Presiden memiliki kewenangan menolak pembahasan UU yang berjalan di DPR. Pakar hukum tata negara sekaligus Ketua Mahkamah Konstitusi (MK) periode 2008 - 2013, Mahfud MD menyatakan Presiden Jokowi memiliki kewenangan untuk menolak revisi UUU, sesuai pasal 20 UUD 1945.

"Sebaiknya Presiden membentuk Tim Kajian dan DIM Pendahuluan sebelum membuat Surat Presiden pembahasan ke DPR. Ikuti sesuai prosedur normal saja, tak ada hal luar biasa," kata Mahfud dalam cuitan di Twitter, Jumat (6/9).

Pada Pasal 20 UUD 1945, diatur mekanisme pembahasan UU sebagai berikut. (1) DPR memegang kekuasaan membentuk undang-undang. (2) Setiap RUU dibahas oleh DPR dan presiden untuk mendapatkan persetujuan bersama. (3) Jika RUU itu tidak mendapatkan persetujuan bersama, RUU itu tidak boleh diajukan lagi dalam persidangan DPR masa itu.

(Baca: Fahri Hamzah Sebut Jokowi Setuju Revisi UU KPK)

DPR pada Kamis (5/9) kemarin bersepakat merevisi UU KPK. Dalam rapat paripurna yang dipimpin Wakil Ketua DPR Utut Adianto, para anggota dewan serentak menyetujui jika RUU KPK menjadi usulan parlemen.
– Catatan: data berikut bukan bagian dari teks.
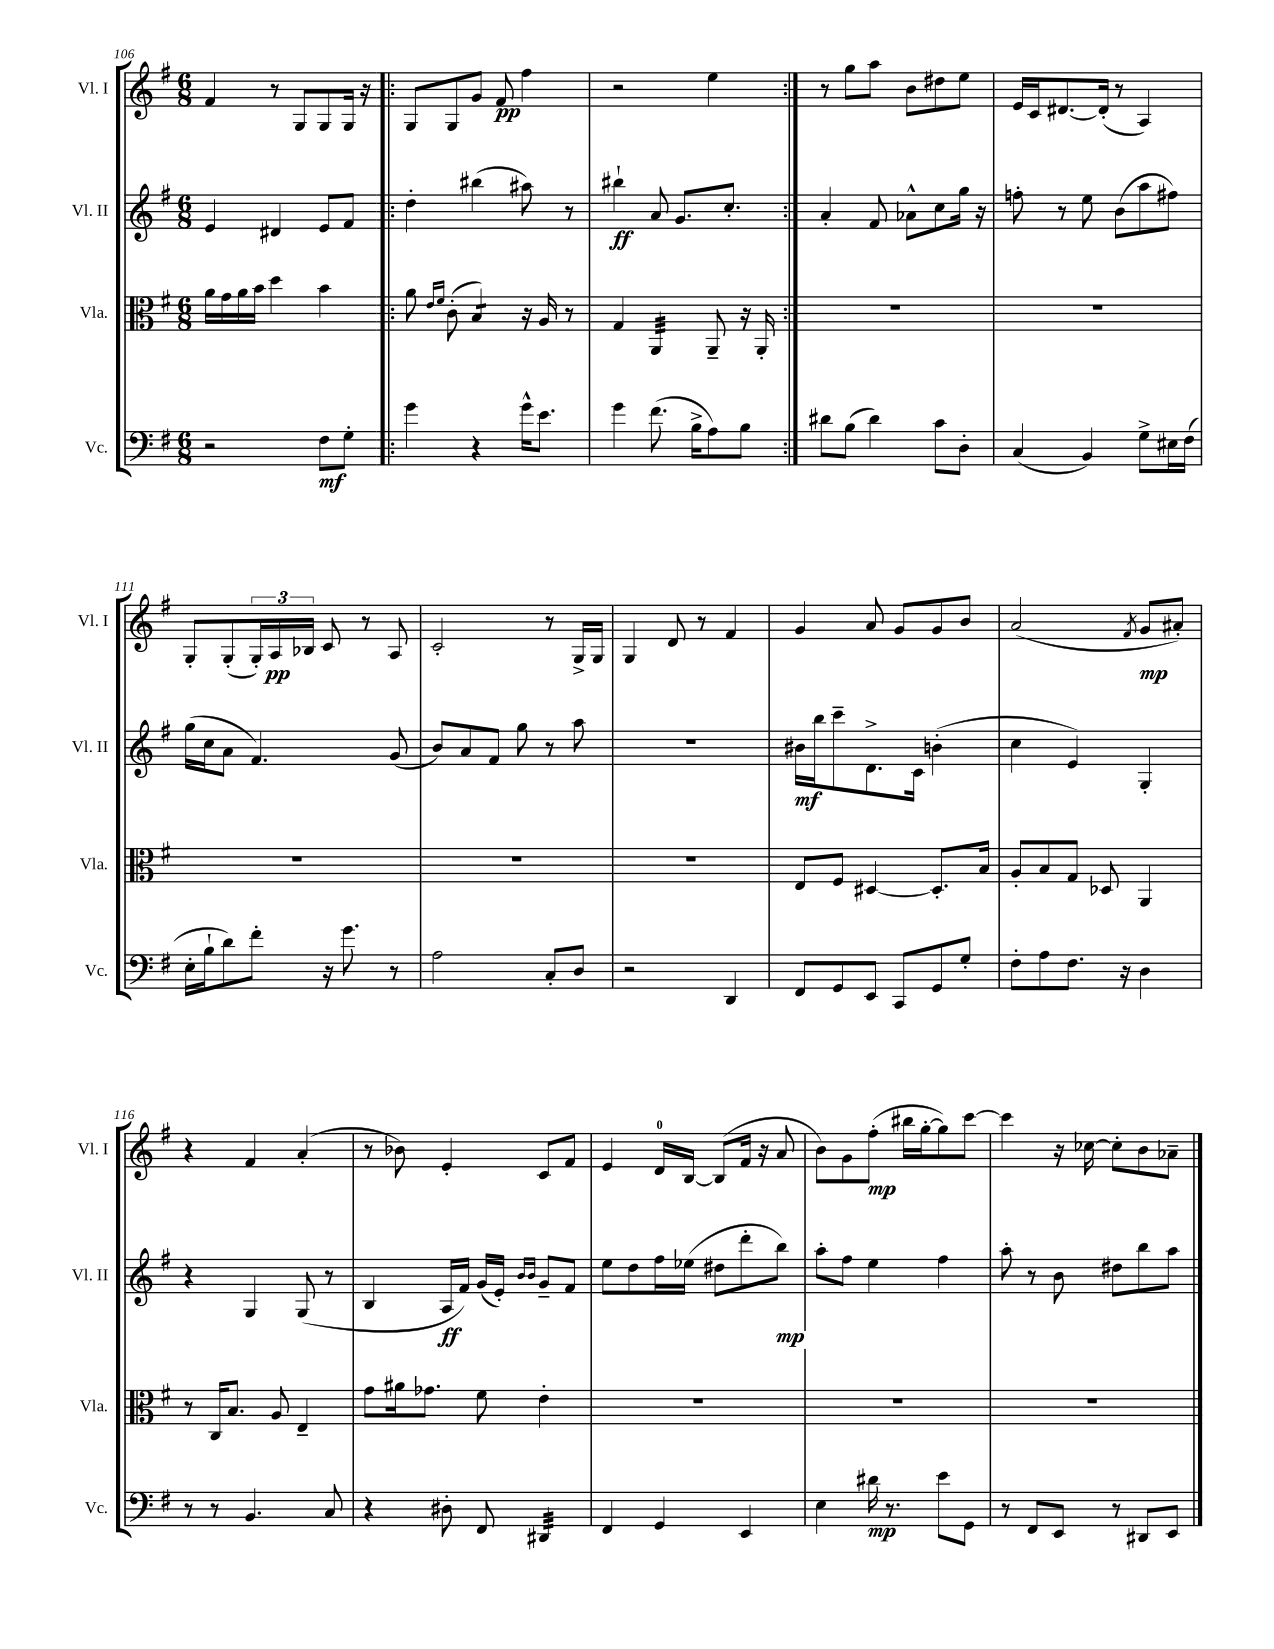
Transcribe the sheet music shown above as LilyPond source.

<<
\new StaffGroup <<
\new Staff = "s0" \with { instrumentName = "Vl. I" shortInstrumentName = "Vl. I" } {
    \clef treble \key g \major \numericTimeSignature \time 6/8
    fis'4 r8 g8 g8 g16 r16 |
    \repeat volta 2 { g8 g8 g'8 fis'8\pp fis''4 |
    r2 e''4 | }
    r8 g''8 a''8 b'8 dis''8 e''8 |
    e'16 c'16 dis'8.~ dis'16-.( r8 a4) |
    g8-. g8-.( \tuplet 3/2 { g16-.) a16\pp bes16 } c'8 r8 a8 |
    c'2-. r8 g16-> g16 |
    g4 d'8 r8 fis'4 |
    g'4 a'8 g'8 g'8 b'8 |
    a'2( \acciaccatura { fis'8 } g'8\mp ais'8-.) |
    r4 fis'4 a'4-.( |
    r8 bes'8) e'4-. c'8 fis'8 |
    e'4 d'16-0 b16~ b8( fis'16 r16 a'8 |
    b'8) g'8 fis''8-.\mp( bis''16 g''16~-. g''8) c'''8~ |
    c'''4 r16 ces''16~ ces''8-. b'8 aes'8-- \bar "|." |
}
\new Staff = "s1" \with { instrumentName = "Vl. II" shortInstrumentName = "Vl. II" } {
    \clef treble \key g \major \numericTimeSignature \time 6/8
    e'4 dis'4 e'8 fis'8 |
    \repeat volta 2 { d''4-. bis''4( ais''8) r8 |
    bis''4-!\ff a'8 g'8. c''8.-. | }
    a'4-. fis'8 aes'8-^ c''8 g''16 r16 |
    f''8-. r8 e''8 b'8( a''8 fis''8) |
    g''16( c''16 a'8 fis'4.) g'8( |
    b'8) a'8 fis'8 g''8 r8 a''8 |
    R2. |
    bis'16\mf b''16 c'''8-- d'8.-> c'16 b'4-.( |
    c''4 e'4) g4-. |
    r4 g4 g8( r8 |
    b4 a16\ff fis'16) g'16( e'16-.) \grace { b'16 b'16 } g'8-- fis'8 |
    e''8 d''8 fis''16 ees''16( dis''8 d'''8-. b''8\mp) |
    a''8-. fis''8 e''4 fis''4 |
    a''8-. r8 b'8 dis''8 b''8 a''8 \bar "|." |
}
\new Staff = "s2" \with { instrumentName = "Vla." shortInstrumentName = "Vla." } {
    \clef alto \key g \major \numericTimeSignature \time 6/8
    a'16 g'16 a'16 b'16 d''4 b'4 |
    \repeat volta 2 { a'8 \grace { e'16 fis'16 } c'8-.( b4:8) r16 a16 r8 |
    g4 a,4:32 a,8-- r16 a,16-. | }
    R2. |
    R2. |
    R2. |
    R2. |
    R2. |
    e8 fis8 dis4~ dis8.-. b16 |
    a8-. b8 g8 des8 a,4 |
    r8 c16 b8. a8 e4-- |
    g'8 ais'16 ges'8. fis'8 e'4-. |
    R2. |
    R2. |
    R2. \bar "|." |
}
\new Staff = "s3" \with { instrumentName = "Vc." shortInstrumentName = "Vc." } {
    \clef bass \key g \major \numericTimeSignature \time 6/8
    r2 fis8\mf g8-. |
    \repeat volta 2 { g'4 r4 g'16-^ e'8. |
    g'4 fis'8.( b16-> a8) b8 | }
    dis'8 b8( dis'4) c'8 d8-. |
    c4( b,4) g8-> eis16 fis16( |
    e16-. b16-! d'8) fis'8-. r16 g'8. r8 |
    a2 c8-. d8 |
    r2 d,4 |
    fis,8 g,8 e,8 c,8 g,8 g8-. |
    fis8-. a8 fis8. r16 d4 |
    r8 r8 b,4. c8 |
    r4 dis8-. fis,8 dis,4:32 |
    fis,4 g,4 e,4 |
    e4 dis'16\mp r8. e'8 g,8 |
    r8 fis,8 e,8 r8 dis,8 e,8 \bar "|." |
}
>>
>>
\layout { \context { \Score currentBarNumber = #106 } }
Tak ada penolakan dari seluruh anggota dewan yang hadir.

Dalam RUU KPK kali ini, ada enam poin revisi yang substansial. Pertama, terkait dengan kedudukan KPK nantinya berada pada cabang kekuasaan eksekutif pemerintahan yang tugas dan kewenangannya bersifat independen. Adapun, pegawai KPK nantinya berstatus sebagai aparatur sipil negara (ASN) yang tundang pada peraturan perundang-undangan terkait.

Kedua, KPK dalam menjalankan tugas dan kewenangannya dapat melakukan penyadapan namun baru bisa dilakukan setelah mendapat izin dari Dewan Pengawas. Ketiga, KPK harus bersinergi dengan penegak hukum lainnya sesuai hukum acara pidana yang berlaku di Indonesia.

Keempat, tugas KPK dalam pencegahan akan ditingkatkan. Alhasil, setiap instansi, kementerian, dan lembaga wajib menyelenggarakan pengelolaan Laporan Harta Kekayaan Penyelenggara Negara (LHKPN) sebelum dan sesudah masa jabatan.

Kelima, KPK dalam menjalankan tugas dan wewenangnya diawasi oleh Dewan Pengawas yang berjumlah lima orang. Dewan Pengawas KPK dalam menjalankan tugas dan wewenangnya nantinya dibantu oleh organ pelaksana pengawas.

Keenam, KPK nantinya berwenang menghentikan penyidikan dan penuntutan perkara korupsi yang tidak selesai dalam jangka waktu satu tahun. Penghentian penyidikan dan penuntutan tersebut harus dilaporkan kepada Dewan Pengawas dan diumumkan kepada publik.